Western Daily Press (Saturday)

Time to get pruning before growing season

- CHARLIE ELDER charles.elder@reachplc.com

WINTER is about the one time of year I feel like I am in control of my garden. Nothing much grows and everything remains in the same order – or disorder – that it was the day before and the day before that.

It is as though the garden is idling in neutral and there are a good couple of months during which one can tidy up and prepare for the growing season ahead.

Living quite high up on west Dartmoor it takes until April before the garden starts going through the gears – and by late May it is in fifth and speeding along at such a pace it is impossible to keep up.

But at this calmer time of year I can put tasks off, and given the recent wet weather I’m quite content to save the pre-season clearing of beds until another day.

However, pruning does beckon and there are two main fruit-providers that need annual cutting back: my apple tree and grape vine.

The apple tree, which produced a meagre crop this year but a better one in 2020, so is hopefully due a bumper crop this autumn, is around 20 years old and produces a red devil variety of apples.

I have pruned it carefully every year since we planted it and kept the shape pretty even all over – however, it is just beginning to lean slightly. Strangely the greatest growth is on the north-facing side that gets the least amount of sun.

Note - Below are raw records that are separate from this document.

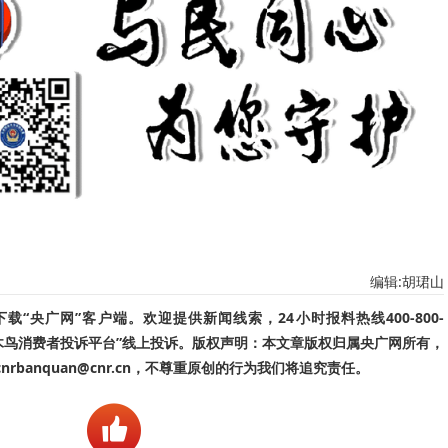
编辑:胡珺山
“央广网”客户端。欢迎提供新闻线索，24小时报料热线400-800-
啄木鸟消费者投诉平台”线上投诉。版权声明：本文章版权归属央广网所有，
banquan@cnr.cn，不尊重原创的行为我们将追究责任。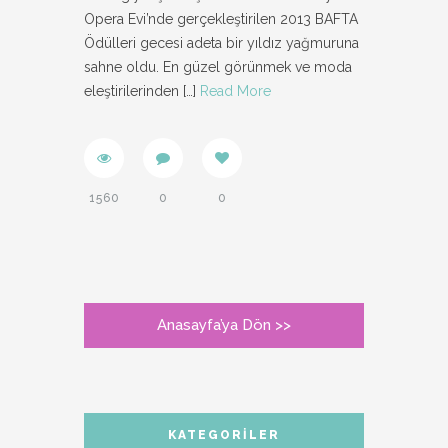
Opera Evi’nde gerçekleştirilen 2013 BAFTA
Ödülleri gecesi adeta bir yıldız yağmuruna
sahne oldu. En güzel görünmek ve moda
eleştirilerinden
[…]
Read More
1560
0
0
Anasayfa’ya Dön >>
KATEGORILER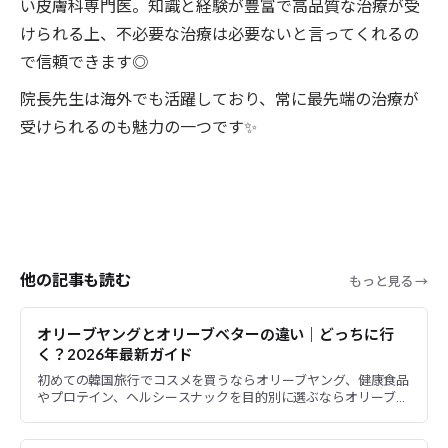
い皮膚科専門医。知識と経験が豊富で高品質な治療が受
けられる上、不必要な治療は必要ないと言ってくれるの
で信頼できます◎
院長先生は海外でも活躍しており、常に最先端の治療が
受けられるのも魅力の一つです✨
他の記事も読む
もっと見る →
オリーブヤングとオリーブベターの違い｜どっちに行
く？2026年最新ガイド
初めての韓国旅行でコスメを買うならオリーブヤング、健康食品
やプロテイン、ヘルシースナックを目的別に選ぶならオリーブベ
ターがおすすめです。名前は似ていますが、オリーブベターは高
級版で...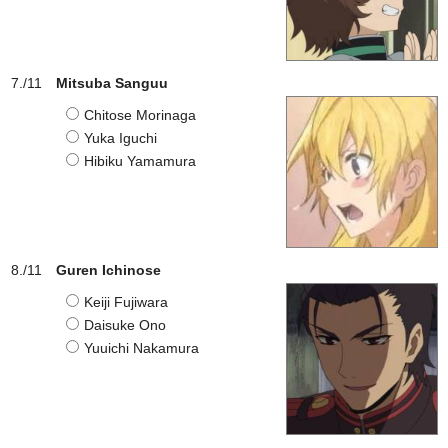
Mitsuba Sanguu
Chitose Morinaga
Yuka Iguchi
Hibiku Yamamura
Guren Ichinose
Keiji Fujiwara
Daisuke Ono
Yuuichi Nakamura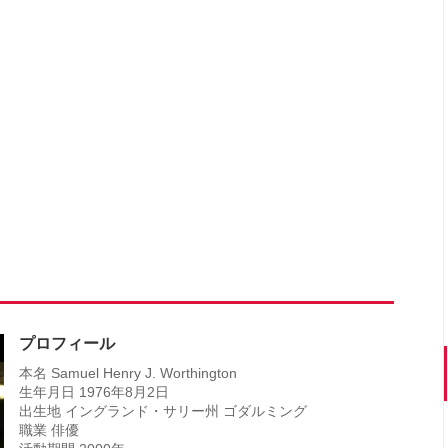
プロフィール
本名 Samuel Henry J. Worthington
生年月日 1976年8月2日
出生地 イングランド・サリー州 ゴダルミング
職業 俳優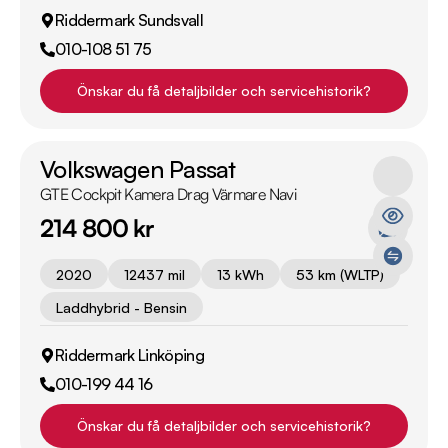
Riddermark Sundsvall
010-108 51 75
Önskar du få detaljbilder och servicehistorik?
Volkswagen Passat
GTE Cockpit Kamera Drag Värmare Navi
214 800 kr
2020
12437 mil
13 kWh
53 km (WLTP)
Laddhybrid - Bensin
Riddermark Linköping
010-199 44 16
Önskar du få detaljbilder och servicehistorik?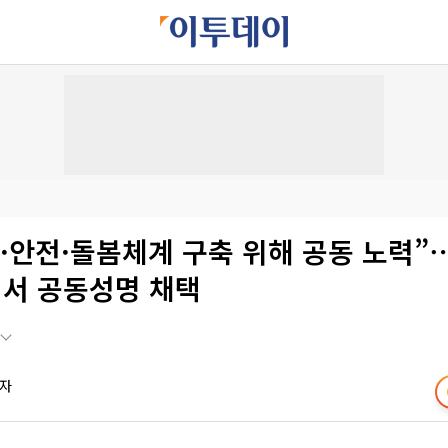
·안전·돌봄체계 구축 위해 공동 노력”⋯
서 공동성명 채택
기자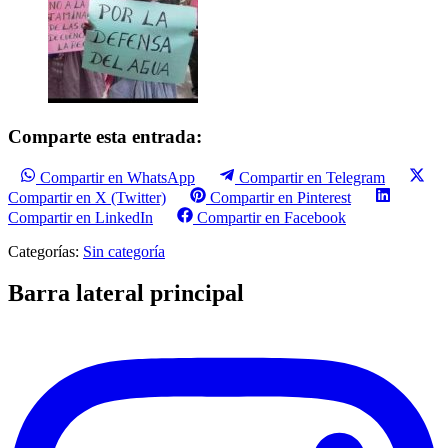
Comparte esta entrada:
Compartir en WhatsApp
Compartir en Telegram
Compartir en X (Twitter)
Compartir en Pinterest
Compartir en LinkedIn
Compartir en Facebook
Categorías:
Sin categoría
Barra lateral principal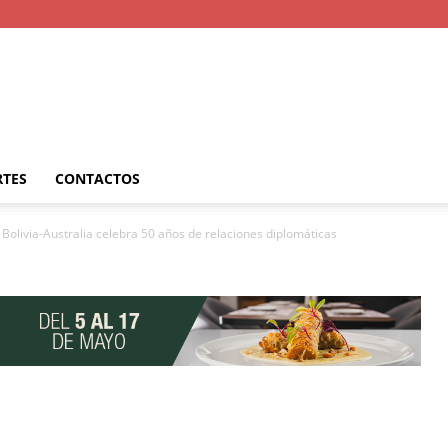
RTES
CONTACTOS
 Bolivia-Australia celebra 50 años de relaciones diplomáticas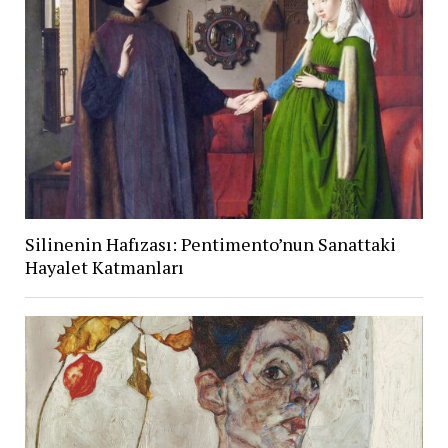
Silinenin Hafızası: Pentimento’nun Sanattaki
Hayalet Katmanları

Our grape is also a plant of two halves – one length of the vine produces next to no bunches of grapes, while the other becomes laden.

It grows under the veranda’s glass awning and provides a sheltered perch for resident sparrows. They are never happy when I prune it back.

We have lost details of the variety of grapes we planted, but they are a sweet, white variety and make for good eating – pips aside. Never enough for wine though.

Many years late in the season the wasps come in such numbers that it is hazardous trying to pick the bunches. Hornets too.

This year wasn’t too bad, but some autumns the grapes are buzzing with insects, which also dine out on windfall apples.

Fortunatel­y we have grapes to spare, and apples too, so they are welcome to partake, especially as wasps do provide a service in preying on other pests in the garden earlier in the year.

But it does make me wonder how profession­al vineyards manage to keep their harvest intact without it being decimated by these sugarseeke­rs.

Either way, I can postpone the pruning no longer. The sparrows will grumble, but they’ll be back perching on the lengths of vine in no time.